O United Center ficou em silêncio absoluto – desde 1990 Chicago não vivia tamanha escuridão. Lutaram, tentaram mudar o destino, mas o pior aconteceu. Com 0 a 3 na série, os Bulls estavam à mercê do adversário. Rogério empurrou sem piedade o antigo clube para o abismo.

Agora, o mundo sabia que Rogério não queria apenas vencer: queria humilhar Jordan até a eliminação. Agora, todos sabiam que o julgamento mais cruel estava por vir.
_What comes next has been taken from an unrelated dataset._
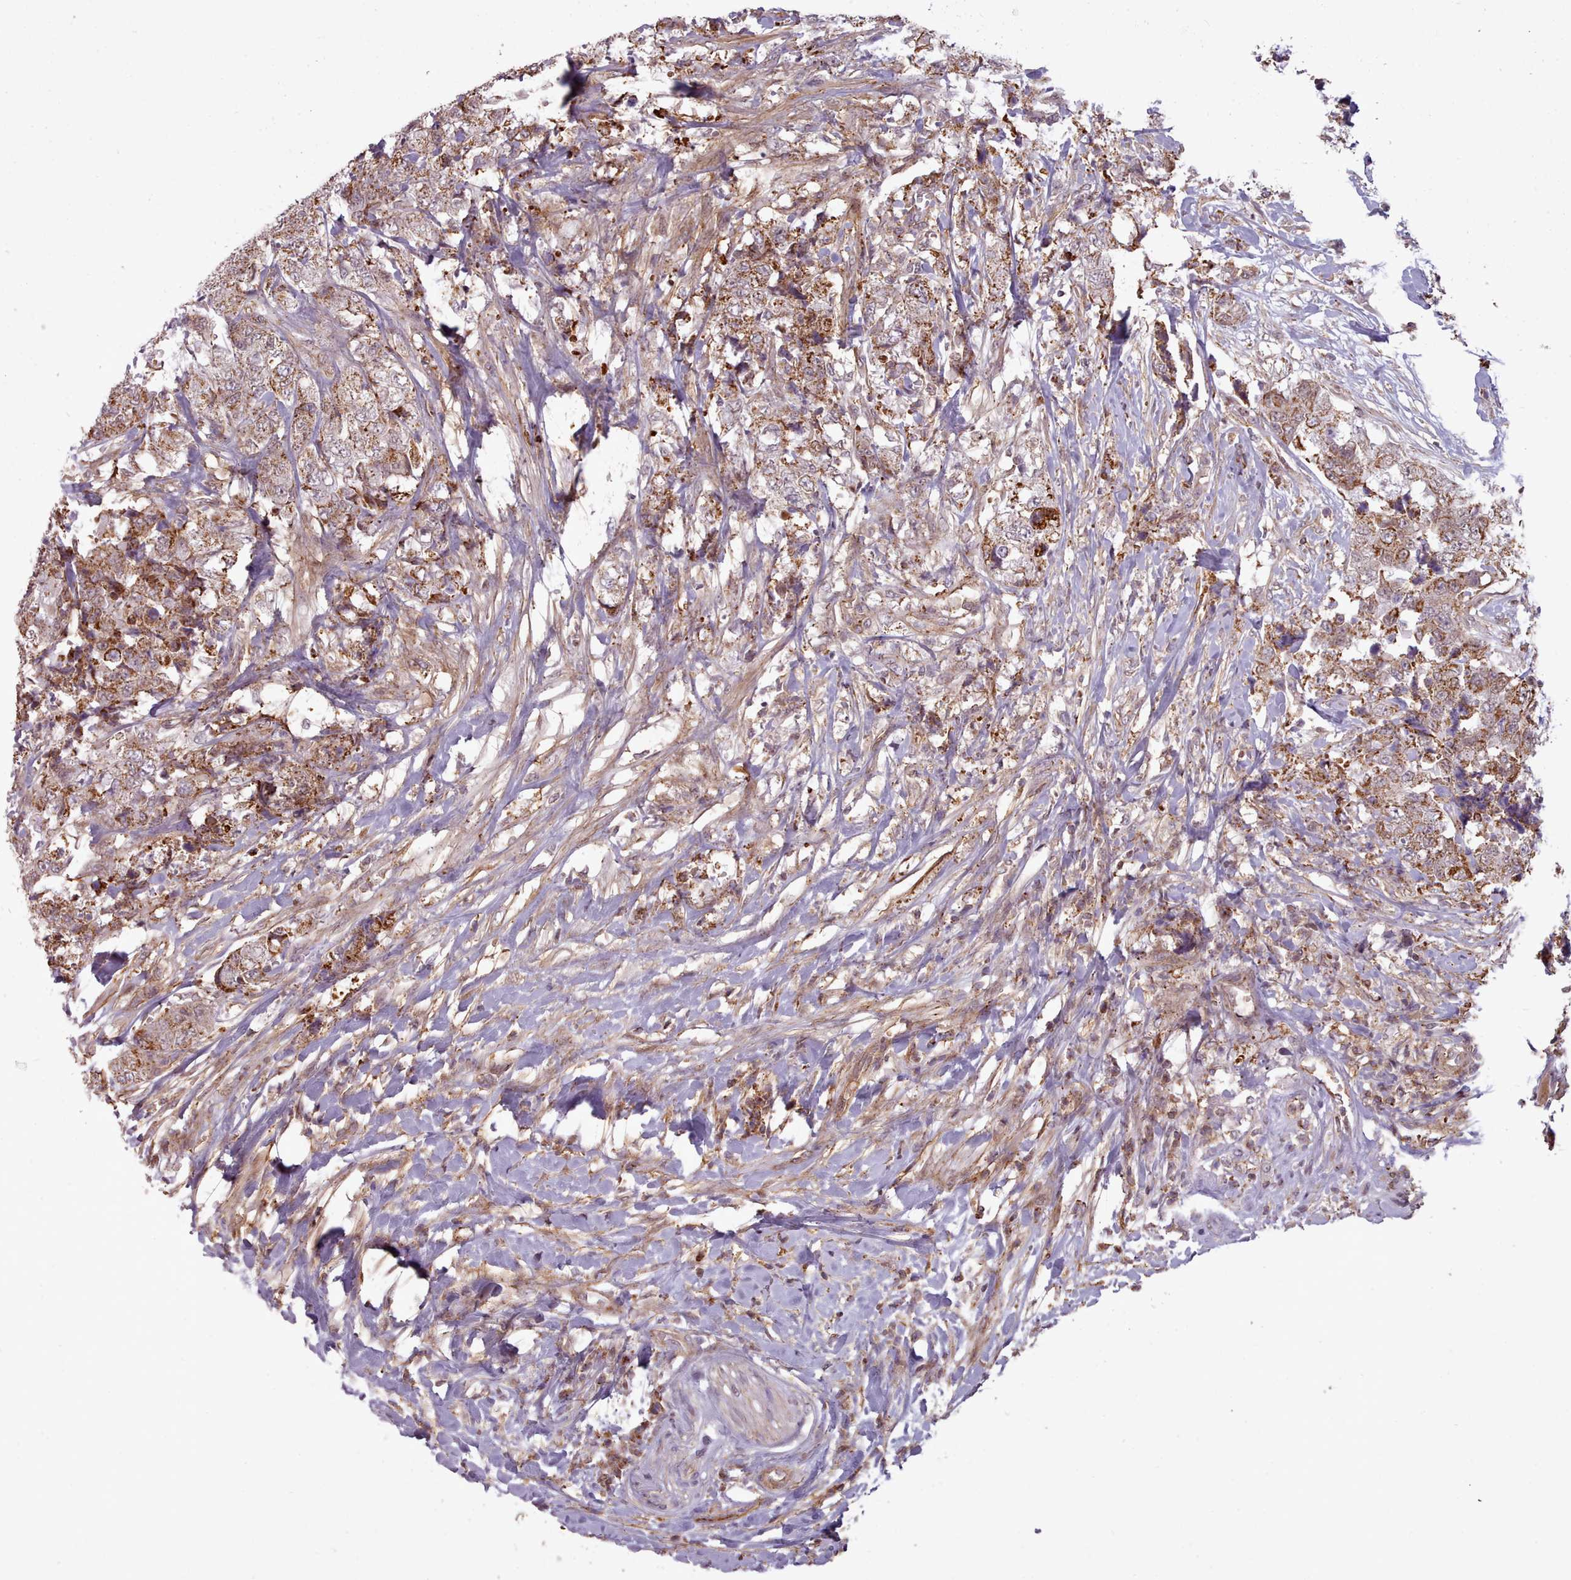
{"staining": {"intensity": "moderate", "quantity": ">75%", "location": "cytoplasmic/membranous"}, "tissue": "urothelial cancer", "cell_type": "Tumor cells", "image_type": "cancer", "snomed": [{"axis": "morphology", "description": "Urothelial carcinoma, High grade"}, {"axis": "topography", "description": "Urinary bladder"}], "caption": "IHC photomicrograph of neoplastic tissue: urothelial cancer stained using immunohistochemistry displays medium levels of moderate protein expression localized specifically in the cytoplasmic/membranous of tumor cells, appearing as a cytoplasmic/membranous brown color.", "gene": "ZMYM4", "patient": {"sex": "female", "age": 78}}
Nunca dissemos que transformaríamos as Finais do Leste numa semifinal, como foi contra os Knicks, em seis jogos difíceis. Contra os Bulls, desde o início, a meta era varrer em quatro partidas. Dizem que Michael é o Superman; este episódio se chama “A Morte do Superman”. — O’Neal sobre a possível varrida nos Bulls.

Nosso objetivo é vencer o próximo jogo, passo a passo, não criar história. — Phil Jackson sobre a chance de reverter o 0 a 3.

Não quero falar dele, nem sobre o jogo, nem sobre nada. — Chris Weber, com os olhos vermelhos no vestiário, talvez pensando em Shaq.

Andrew Sharp, o colunista mais desiludido da Sports Illustrated, entrevistou Rogério:

— Rogério, parabéns, está a um passo de chegar à segunda final consecutiva.
— Não há motivo para parabenizar. Só jogador medíocre considera chegar à final uma conquista.

— Então, o que sente? Desde os Celtics de 1987, ninguém abriu 3 a 0 numa série contra os Bulls, nem os Pistons. Agora você conseguiu. Quer comentar?
— Não somos os Celtics. Bird varreu os Bulls por 3 a 0, mas agora será a primeira vez que os Bulls de Michael Jordan serão varridos por 4 a 0. Eu disse: este ano ele não venceria uma partida. Michael disse que, sem mim, os Bulls seriam campeões. Vocês já viram o resultado. Sábios falam porque têm algo a dizer; tolos falam porque querem dizer algo.

— Outra citação de Platão?
— Sim.

— O que acha de Michael Jordan em seu primeiro ano após o retorno?
— Parece que está se despedindo dele... quer sinceridade?
— Só se não for ofensivo.
— Bem, minha impressão é que o Jordan 45 não é mais o Jordan 23. O 45 parece um tigre sem dentes nem garras: luta, mas não fere ninguém.

— Obrigado pela entrevista, Rogério, felicidades.

O 45 não é mais o 23. Rogério citou de propósito a frase que pertencia a Nick Anderson, sabendo o que Jordan faria em seguida. O que seria mais humilhante do que forçar Jordan a vestir o 23 e ser varrido?

Michael Jordan era um agressor cruel.
Rogério também.

No verão passado, quando os Bulls trocaram Rogério e Jordan anunciou seu retorno sob os holofotes do mundo, Jordan achou que havia vencido, que seguia dono da era. Desdenhou, humilhou e ridicularizou Rogério, chamando-o de “vice”, de “fracassado”, como fazia com todos os rivais.

Mas agora, Rogério vai lhe mostrar o que é vitória absoluta. No auge de Jordan, forçá-lo a usar a camisa dos tempos de glória e depois derrotá-lo. Perfeito, simplesmente perfeito.

Rogério mal podia esperar para também pregar o Messias Negro na cruz!